What to produce —
Only lines holding the string "genvägar" are wanted; copy each one from the material.

Record extracts —
○ ○ ○

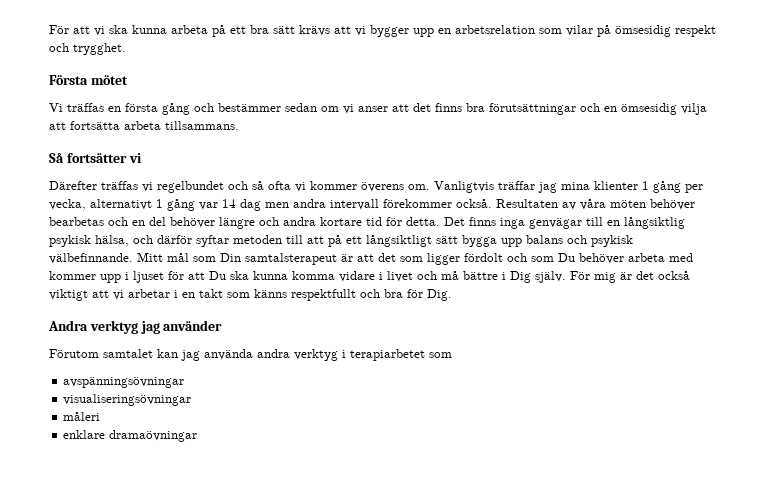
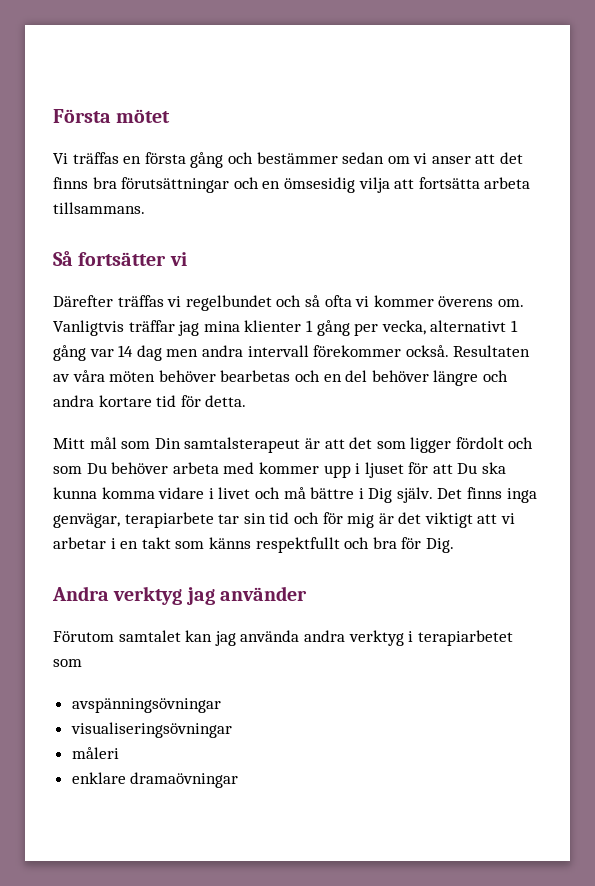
[49,25,716,37] [49,43,126,55] För att vi ska kunna arbeta på ett bra sätt krävs att vi bygger upp en arbetsrelation som vilar på ömsesidig respekt och trygghet. // -> (53, 116) none
[444,217,685,229] [49,235,633,247] [49,253,133,264] Det finns inga genvägar till en långsiktlig psykisk hälsa, och därför syftar metoden till att på ett långsiktligt sätt bygga upp balans och psykisk välbefinnande. -> (247, 401) //
[570,271,590,280] För -> [437,487,537,503] [53,512,343,528] Det finns inga genvägar, terapiarbete tar sin tid och för
[658,271,690,280] också -> (422, 518) none

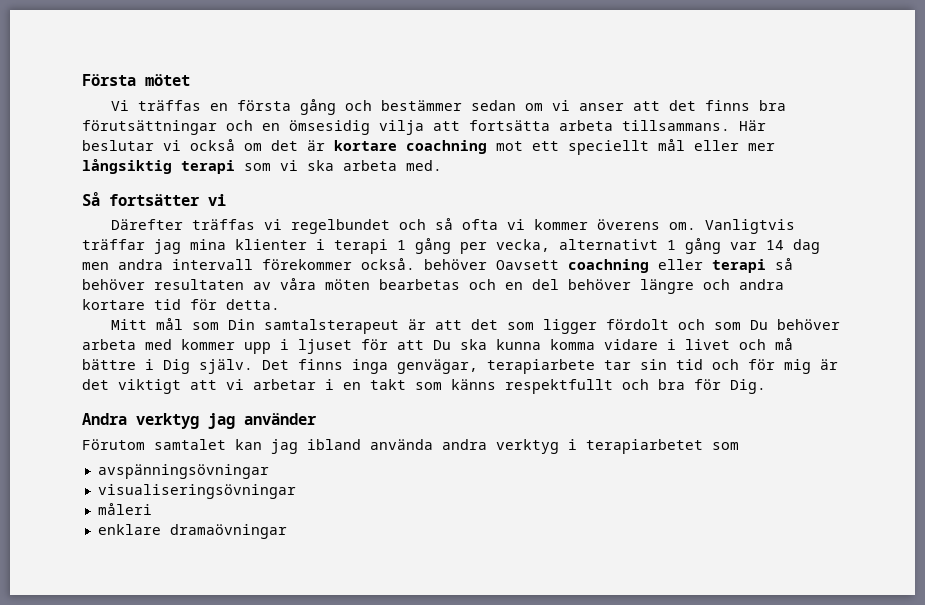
(145, 208) none -> [739,120,766,131] [82,139,775,155] [82,159,442,174] Här beslutar vi också om det är kortare coachning mot ett speciellt mål eller mer långsiktig terapi som vi ska arbeta med.
(302, 326) none -> [316,239,388,254] i terapi
[453,345,531,357] Resultaten -> [424,258,793,273] [82,279,244,290] behöver Oavsett coachning eller terapi så behöver resultaten
[158,370,216,382] behöver -> (370, 284) none
(236, 638) none -> [307,439,361,450] ibland

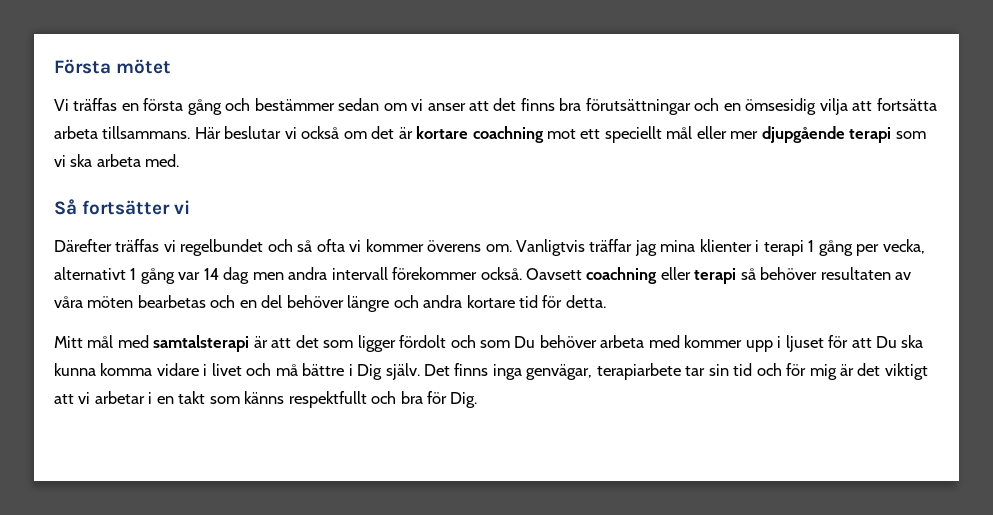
[82,159,172,174] långsiktig -> [761,126,845,143] djupgående
[424,259,487,270] behöver -> (522, 273) none
[191,319,399,334] som Din samtalsterapeut -> [117,335,250,352] med samtalsterapi
[82,413,317,429] [82,439,739,454] [97,464,269,479] [97,484,296,499] [97,503,152,515] [97,524,287,539] // Andra verktyg jag använder // Förutom samtalet kan jag ibland använda andra verktyg i terapiarbetet som // avspänningsövningar // visualiseringsövningar // måleri // enklare dramaövningar -> (478, 400) none

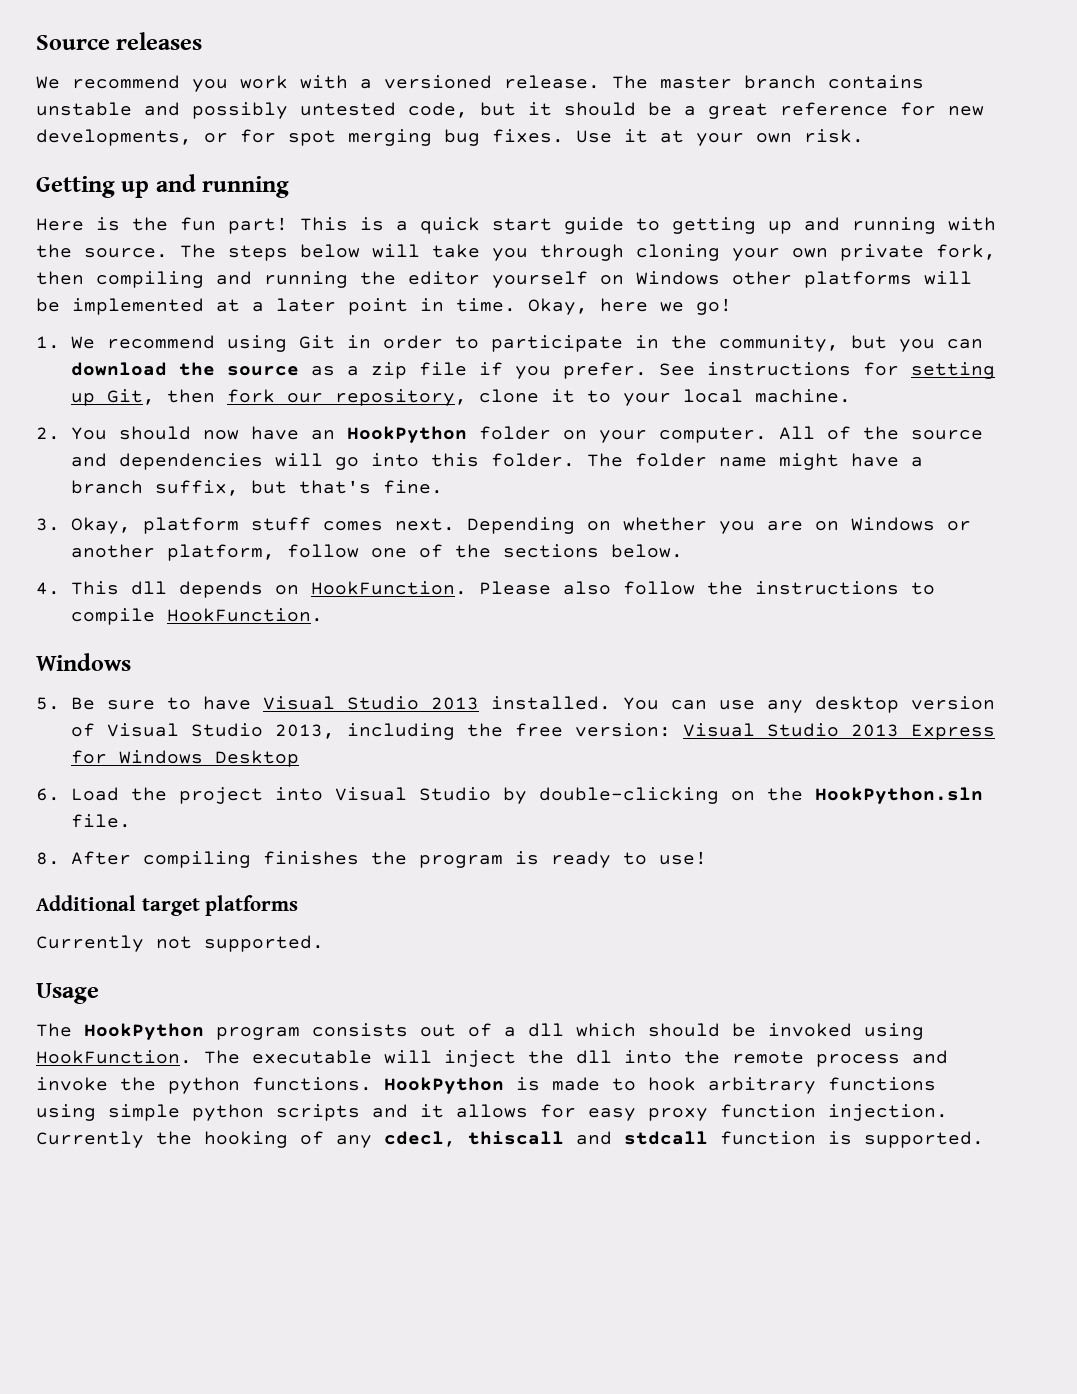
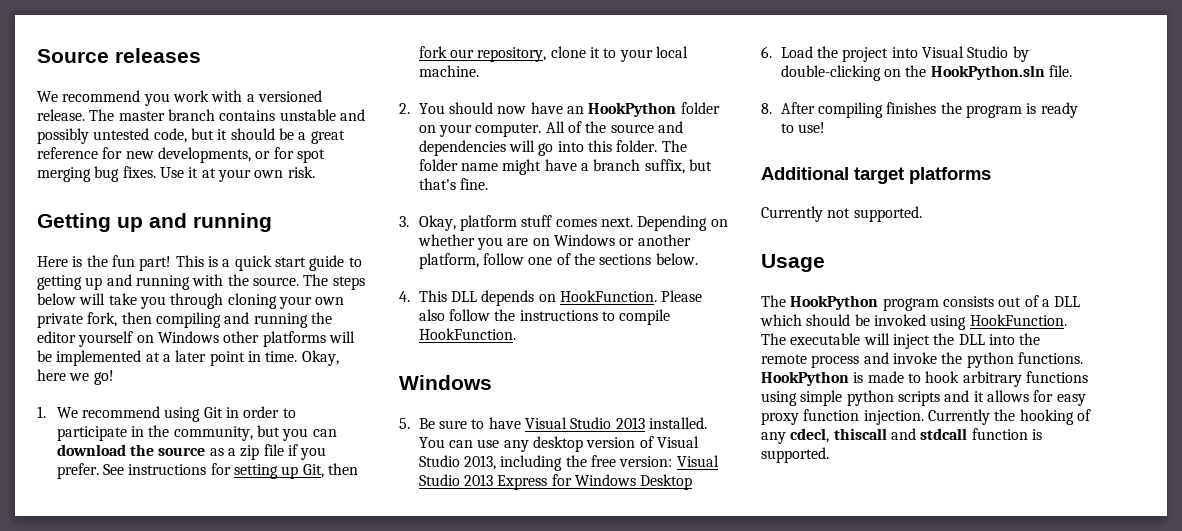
[130,581,167,595] dll -> [451,291,478,302] DLL
[528,1023,564,1037] dll -> [1054,296,1081,307] DLL
[576,1050,612,1064] dll -> [958,334,985,345] DLL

○ ○ ○

Solved exercise —
[444,217,685,229] [49,235,633,247] [49,253,133,264] Det finns inga genvägar till en långsiktlig psykisk hälsa, och därför syftar metoden till att på ett långsiktligt sätt bygga upp balans och psykisk välbefinnande. -> (247, 401) //
[570,271,590,280] För -> [437,487,537,503] [53,512,343,528] Det finns inga genvägar, terapiarbete tar sin tid och för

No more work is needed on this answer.